Return every line in the rows below that contains the string "bottom", matching case exactly.

--- START EXTRACTED INFORMATION ---

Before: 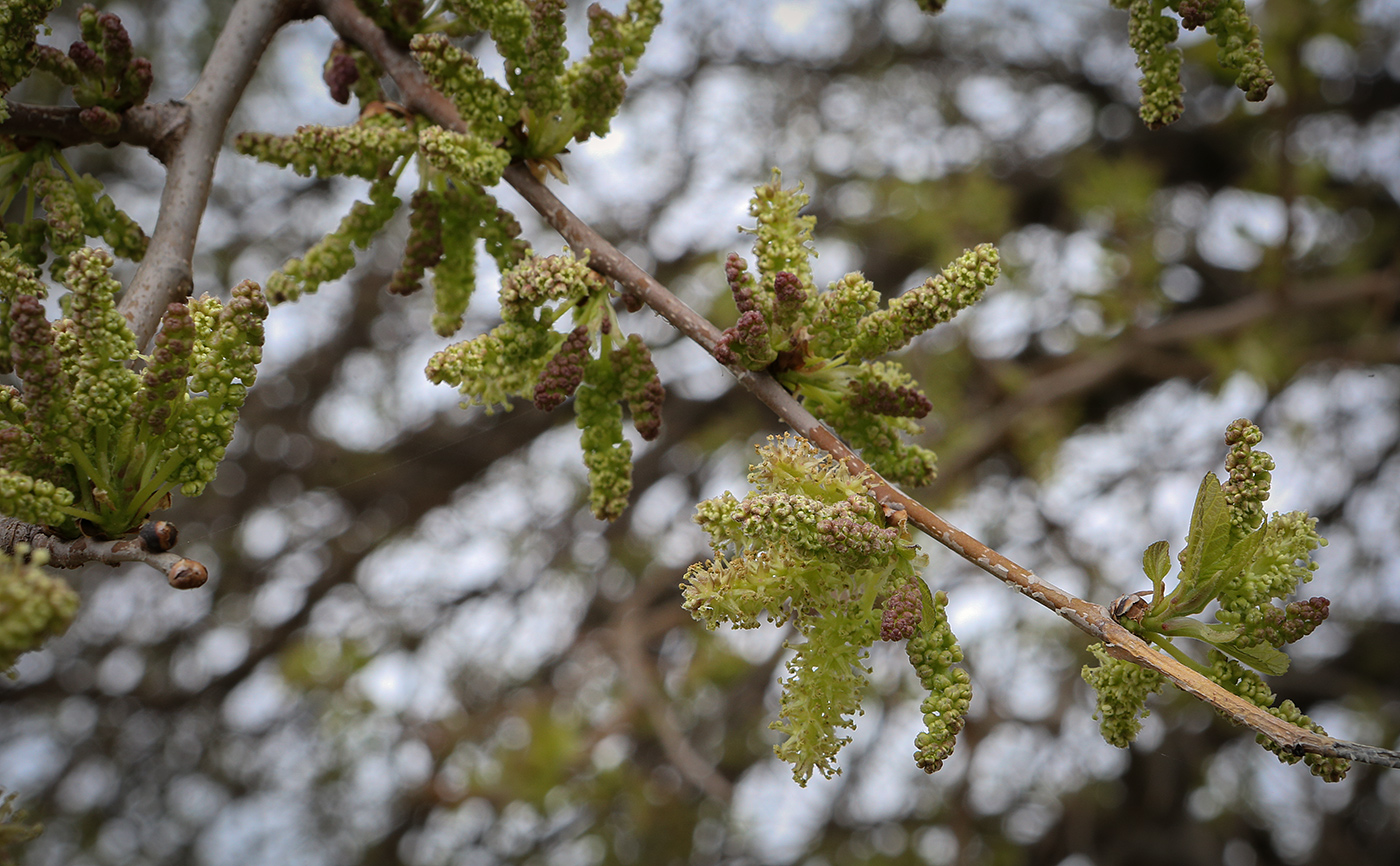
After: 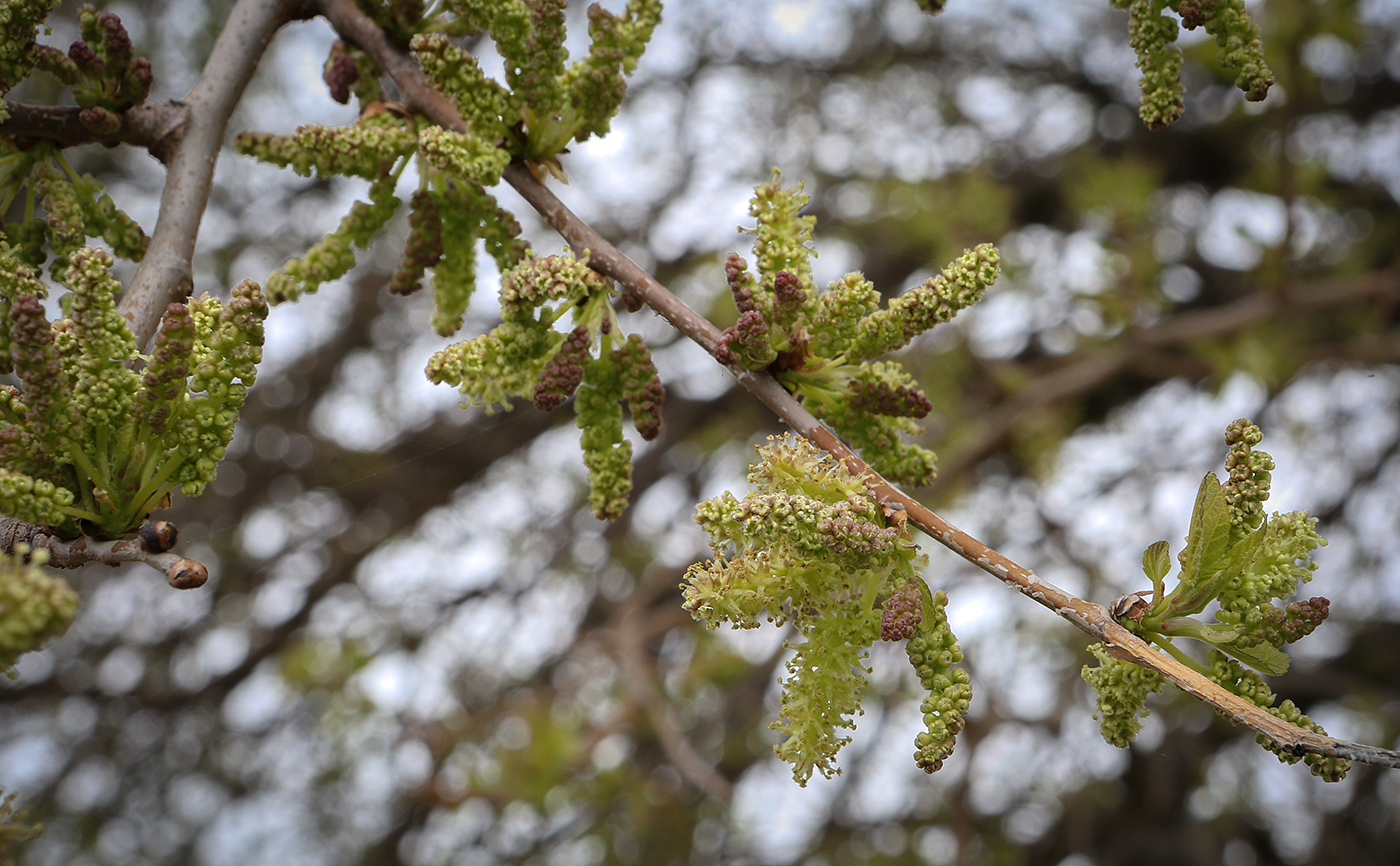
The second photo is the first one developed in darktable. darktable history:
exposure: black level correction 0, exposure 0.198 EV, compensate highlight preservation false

--- END EXTRACTED INFORMATION ---
--- START EXTRACTED INFORMATION ---

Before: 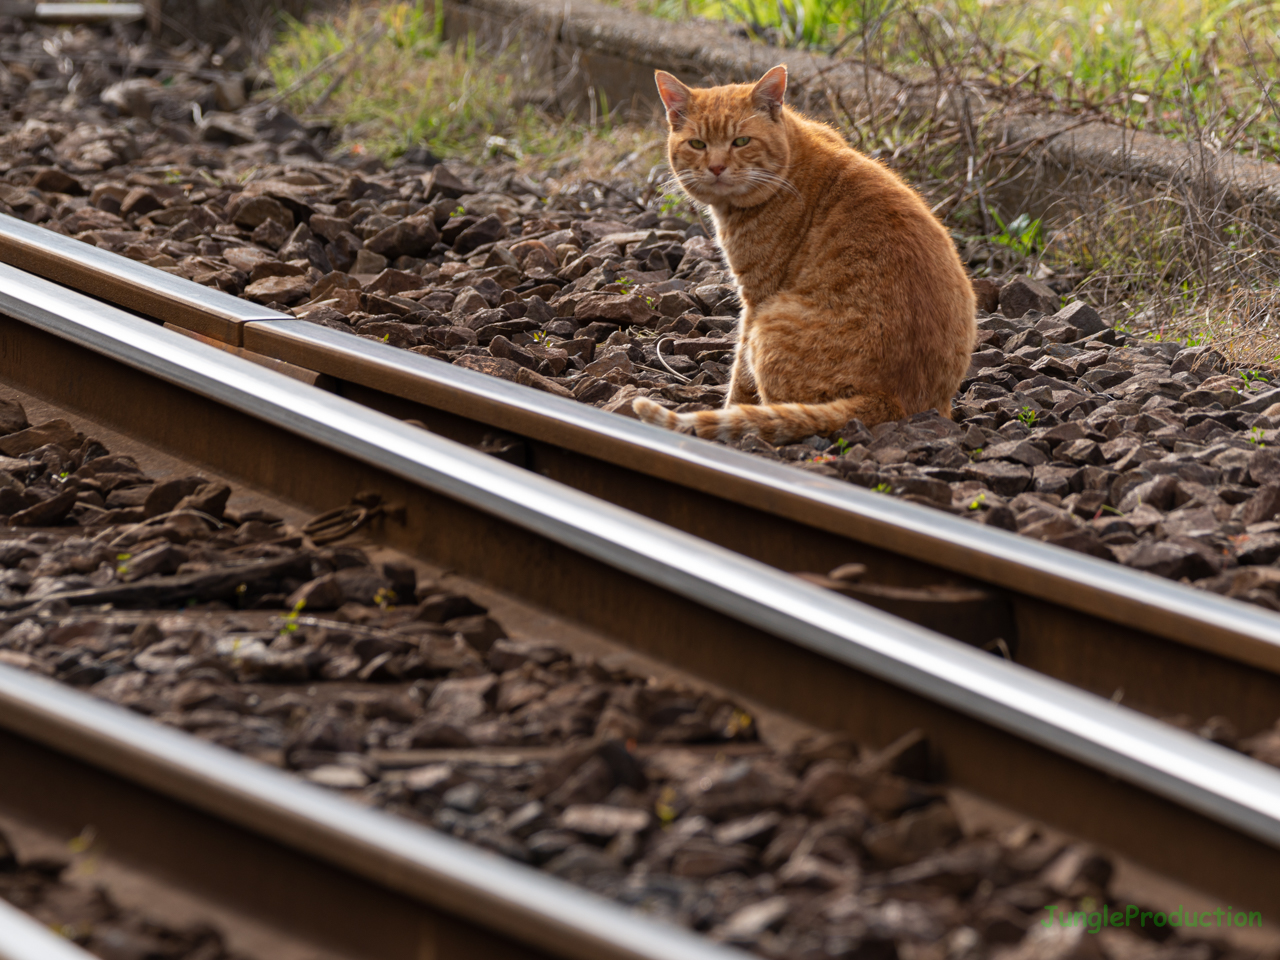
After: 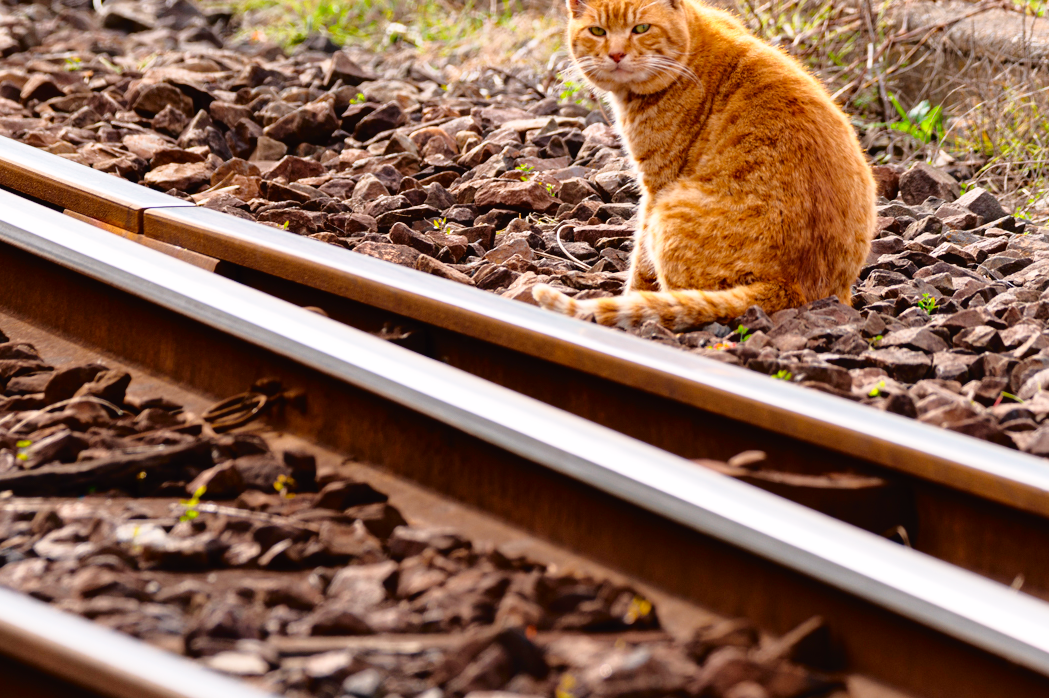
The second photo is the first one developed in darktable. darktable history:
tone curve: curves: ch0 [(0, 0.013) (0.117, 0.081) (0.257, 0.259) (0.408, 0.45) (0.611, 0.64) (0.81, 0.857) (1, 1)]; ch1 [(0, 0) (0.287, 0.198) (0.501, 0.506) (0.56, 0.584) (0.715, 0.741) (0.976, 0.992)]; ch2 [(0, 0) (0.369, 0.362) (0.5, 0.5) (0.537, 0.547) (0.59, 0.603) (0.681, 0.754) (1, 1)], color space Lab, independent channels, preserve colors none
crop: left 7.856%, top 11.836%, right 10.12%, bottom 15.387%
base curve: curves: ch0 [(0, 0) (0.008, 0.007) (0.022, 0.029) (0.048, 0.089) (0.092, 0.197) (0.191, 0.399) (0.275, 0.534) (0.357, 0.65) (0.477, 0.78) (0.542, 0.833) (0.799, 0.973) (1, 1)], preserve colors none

--- END EXTRACTED INFORMATION ---
--- START EXTRACTED INFORMATION ---

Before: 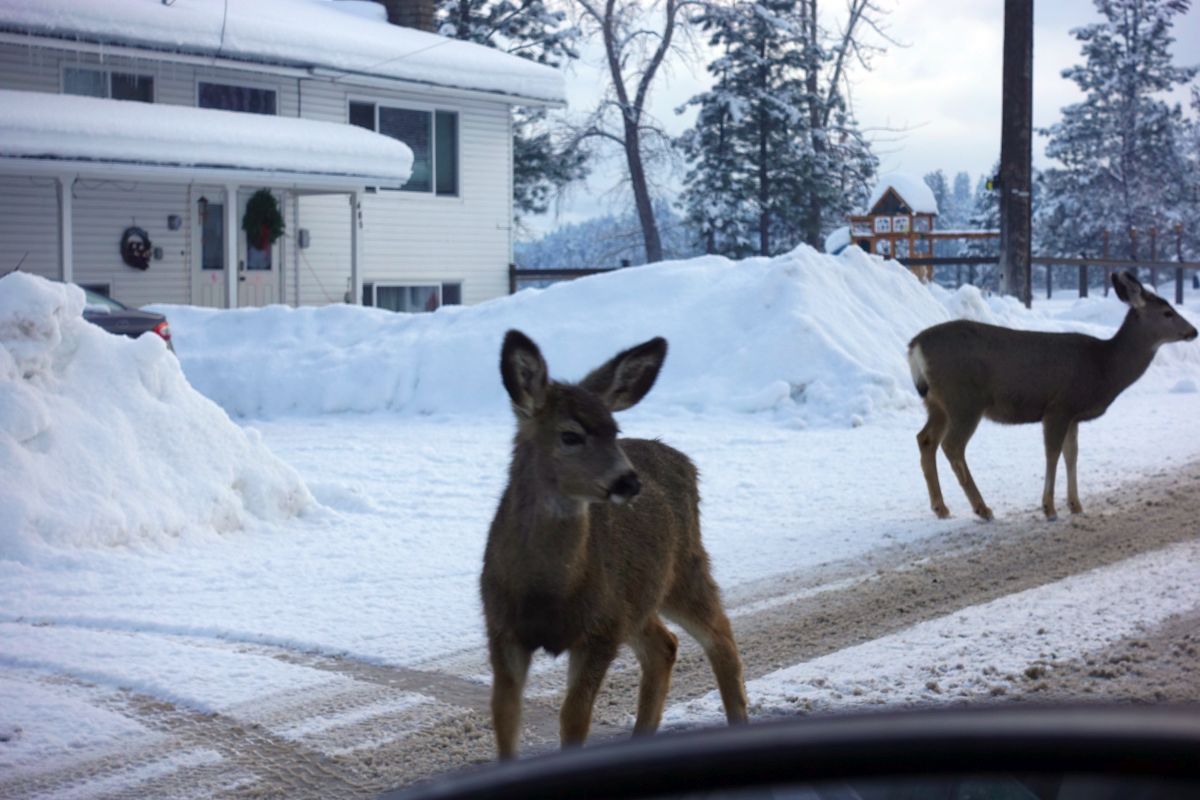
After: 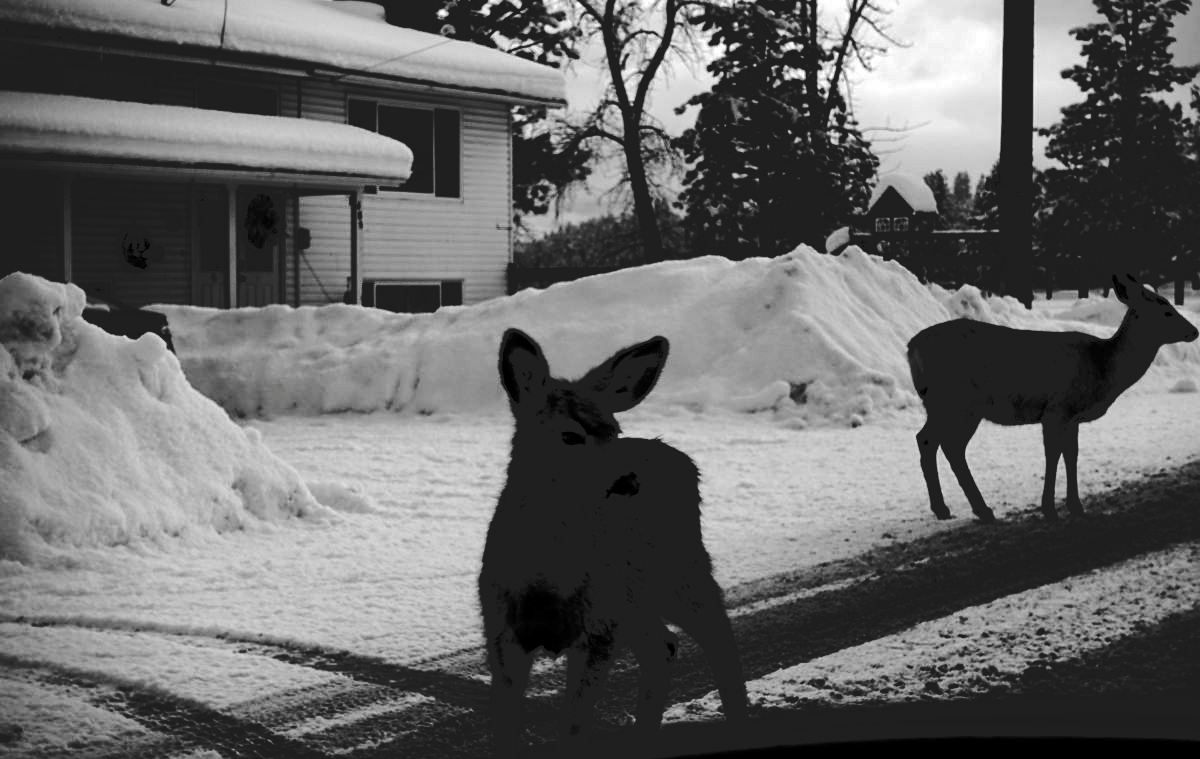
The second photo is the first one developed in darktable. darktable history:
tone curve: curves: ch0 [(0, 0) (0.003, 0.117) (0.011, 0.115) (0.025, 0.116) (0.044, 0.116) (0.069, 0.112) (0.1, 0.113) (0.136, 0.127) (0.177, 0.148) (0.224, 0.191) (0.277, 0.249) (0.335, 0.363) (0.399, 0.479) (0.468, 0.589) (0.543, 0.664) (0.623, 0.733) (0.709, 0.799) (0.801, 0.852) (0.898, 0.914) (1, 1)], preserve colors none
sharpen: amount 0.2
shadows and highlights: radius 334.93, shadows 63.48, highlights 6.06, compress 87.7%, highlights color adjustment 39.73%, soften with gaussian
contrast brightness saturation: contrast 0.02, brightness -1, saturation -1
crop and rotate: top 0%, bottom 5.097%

--- END EXTRACTED INFORMATION ---

*OUTPUT BELOW*
crop: left 7.856%, top 11.836%, right 10.12%, bottom 15.387%
crop and rotate: top 0%, bottom 5.097%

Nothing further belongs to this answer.